- Activity
Give back the full listing as written. No pictures go with it.

- Given information
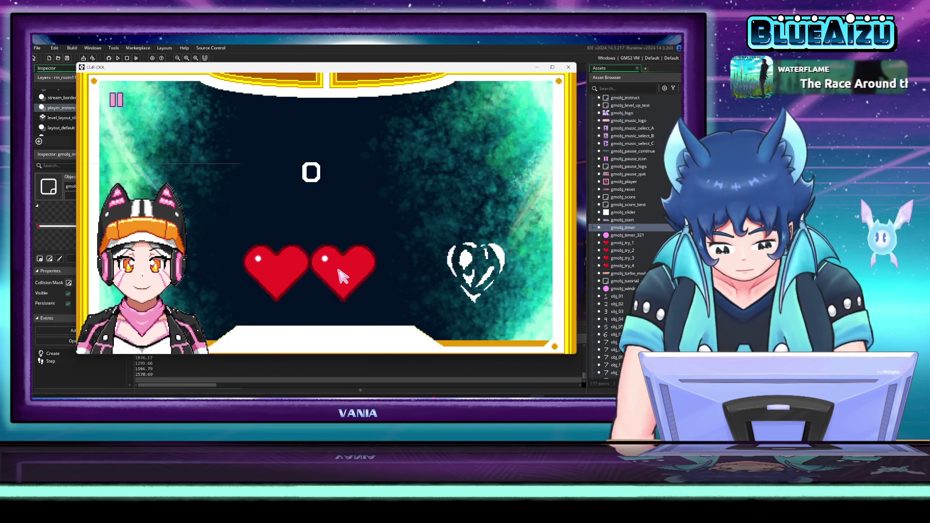
pyautogui.click(368, 262)
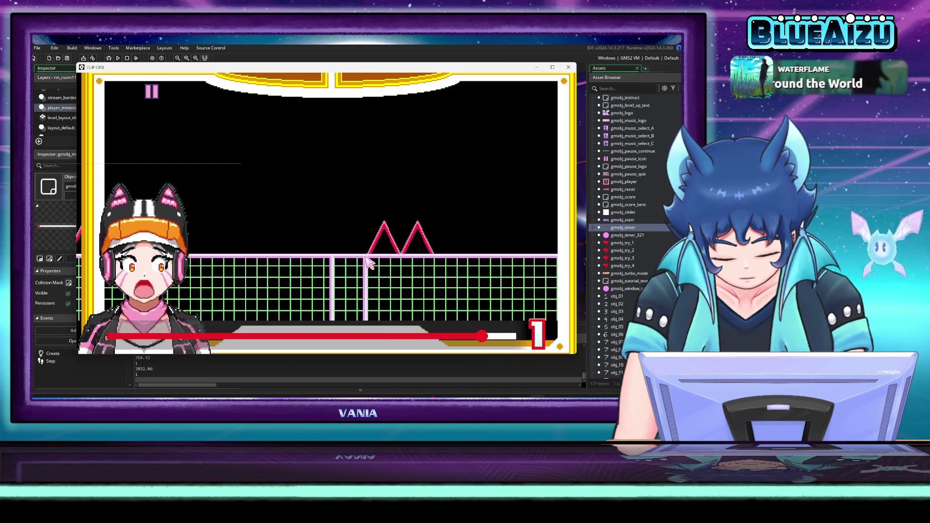
pyautogui.press('Escape')
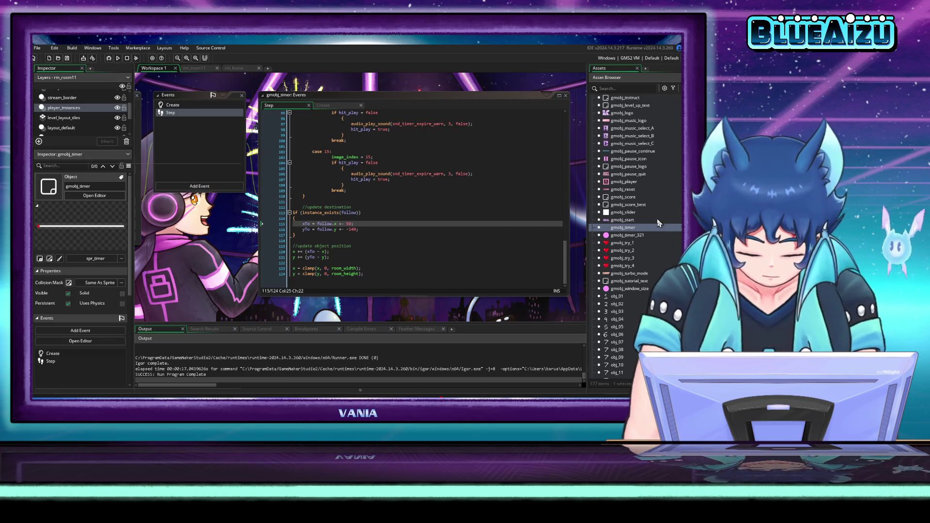
# - Change the yTo offset on line 36 of gmobj_timer_321's Step code to 30 and save
pyautogui.doubleClick(636, 235)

- Response box
pyautogui.click(368, 262)
pyautogui.press('Escape')
# - Change the yTo offset on line 36 of gmobj_timer_321's Step code to 30 and save
pyautogui.doubleClick(636, 235)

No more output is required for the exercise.